Re: [PATCH v4 04/14] PCI/P2PDMA: Clear ACS P2P flags for all devices behind switches

Jerome Glisse <jglisse@xxxxxxxxxx> · Thu, 10 May 2018 15:24:54 -0400

On Thu, May 10, 2018 at 01:10:15PM -0600, Alex Williamson wrote:
> On Thu, 10 May 2018 18:41:09 +0000
> "Stephen  Bates" <sbates@xxxxxxxxxxxx> wrote:    
> > >    Reasons is that GPU are giving up on PCIe (see all specialize link like
> > >    NVlink that are popping up in GPU space). So for fast GPU inter-connect
> > >    we have this new links.   
> > 
> > I look forward to Nvidia open-licensing NVLink to anyone who wants to use it ;-).
> 
> No doubt, the marketing for it is quick to point out the mesh topology
> of NVLink, but I haven't seen any technical documents that describe the
> isolation capabilities or IOMMU interaction.  Whether this is included
> or an afterthought, I have no idea.

AFAIK there is no IOMMU on NVLink between devices, walking a page table and
being able to sustain 80GB/s or 160GB/s is hard to achieve :) I think idea
behind those interconnect is that devices in the mesh are inherently secure
ie each single device is suppose to make sure that no one can abuse it.
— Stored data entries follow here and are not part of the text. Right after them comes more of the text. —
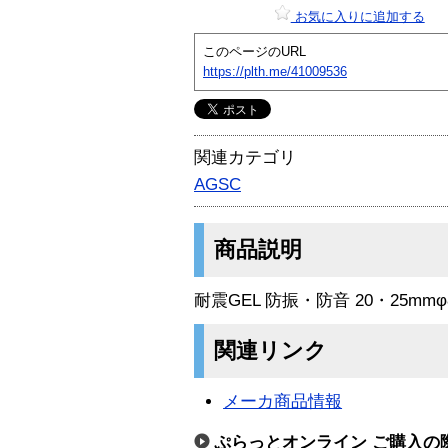
お気に入りに追加する
このページのURL
https://plth.me/41009536
関連カテゴリ
AGSC
商品説明
耐震GEL 防振・防音 20・25mm
関連リンク
メーカ商品情報
ぷらっとオンライン ご購入の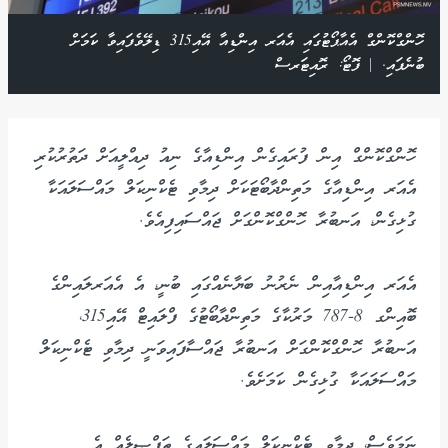
ހޮންގްކޮންގް އެއާޕޯޓުގައި އެއަރ އިންޑިއާ އޭއި315 ޑިލޭވެފައިވާ ކަމަށް
ބުނެފައި. | ފޮޓޯ: ރޮއިޓަރސް
ހޮންގްކޮންގް އިން ފުރައިގެން އިންޑިއާގެ ނިއު ދިއްލީއަށް ދަތުރުކުރި
އެއަރ އިންޑިއާގެ މަތިންދާބޯޓަކަށް ދިމާވި ޓެކްނިކަލް މައްސަލައަކާ
ގުޅިގެން، އަނބުރާ ހޮންގްކޮންގަށް ޖައްސައިފިއެވެ.
އެއަރ އިންޑިއާއިން ނެރުނު ބަޔާނެއްގައި ބުނީ، އެ އެއަރލައިންގެ
ބޮއިންގ 8-787 މަރުކާގެ މަތިންދާބޯޓުގެ ފްލައިޓް އޭއި315،
އަނބުރާ ހޮންގްކޮންގަށް އަނބުރާ ޖައްސާފައިވަނީ ދިމާވި ޓެކްނިކަލް
މައްސަލައަކާ ގުޅިގެން ކަމަށެވެ.
ނަމަވެސް، ދިމާވި ޓެކްނިކަލް މައްސަލައިގެ ތަފްޞީލެއް އެ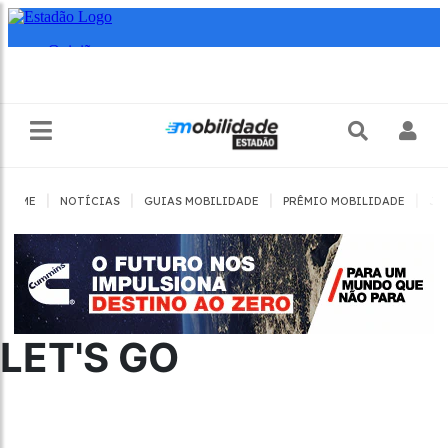
|
|
|
|
HOME
NOTÍCIAS
GUIAS MOBILIDADE
PRÊMIO MOBILIDADE
JO
LET'S GO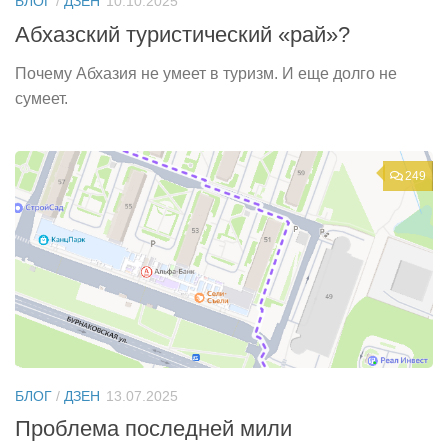
БЛОГ
/
ДЗЕН
10.10.2025
Абхазский туристический «рай»?
Почему Абхазия не умеет в туризм. И еще долго не
сумеет.
249
БЛОГ
/
ДЗЕН
13.07.2025
Проблема последней мили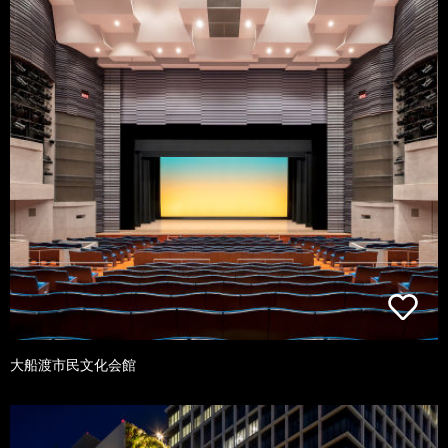
大船渡市民文化会館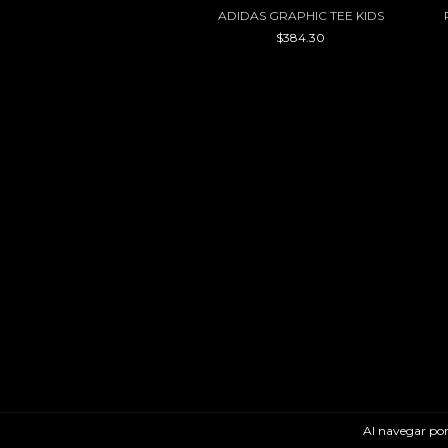
ADIDAS GRAPHIC TEE KIDS
$384.30
Al navegar por 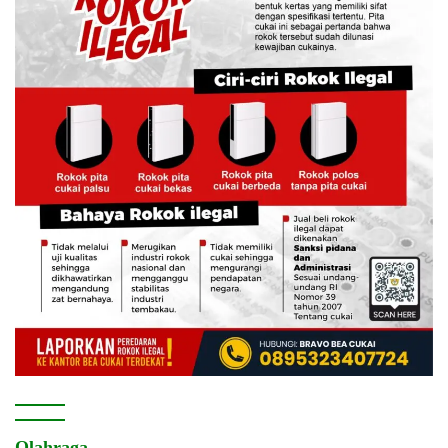
Olahraga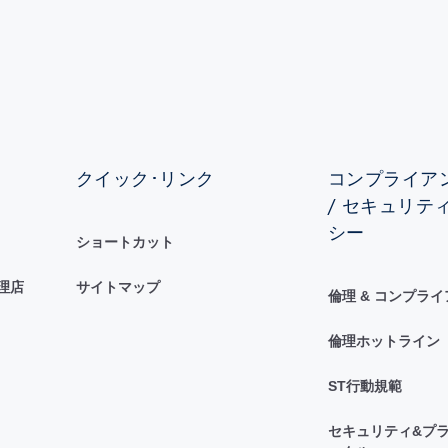
クイック･リンク
コンプライアン
/ セキュリテ
シー
ショートカット
理店
サイトマップ
倫理 & コンプラ
倫理ホットライン
ST行動規範
セキュリティ&プラ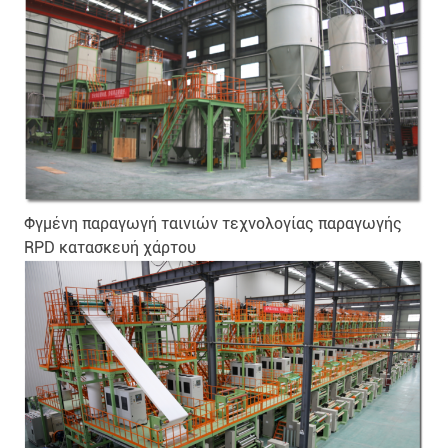
Φγμένη παραγωγή ταινιών τεχνολογίας παραγωγής
RPD κατασκευή χάρτου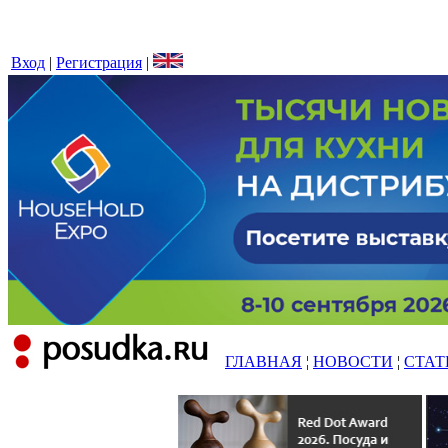
Вход
|
Регистрация
|
ГЛАВНАЯ
¦
НОВОСТИ
¦
СТАТ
GPU with their virtual address space and contextualize program executions
unit are suppose to be secure (a specter like bug might be lurking on those
but i doubt it).

So for those interconnect you program physical address directly in the page
table of the devices and those physical address are un-translated from hard-
ware perspective.

Note that the kernel driver that do the actual GPU page table programming
can do sanity check on value it is setting. So checks can also happens at
setup time. But after that assumption is hardware is secure and no one can
abuse it AFAICT.

> 
> > >    Also the IOMMU isolation do matter a lot to us. Think someone using this
> > >    peer to peer to gain control of a server in the cloud.  
> 
> From that perspective, do we have any idea what NVLink means for
> topology and IOMMU provided isolation and translation?  I've seen a
> device assignment user report that seems to suggest it might pretend to
> be PCIe compatible, but the assigned GPU ultimately doesn't work
> correctly in a VM, so perhaps the software compatibility is only so
> deep. Thanks,

Note that each single GPU (in configurations i am aware of) also have a
PCIE link with the CPU/main memory. So from that point of view they very
much behave like a regular PCIE devices. It is just that each GPUs in
the mesh can access each other memory through high bandwidth interconnect.

I am not sure how much is public beyond that, i will ask NVidia to try to
have someone chime in this thread and shed light on this, if possible.

Cheers,
Jérôme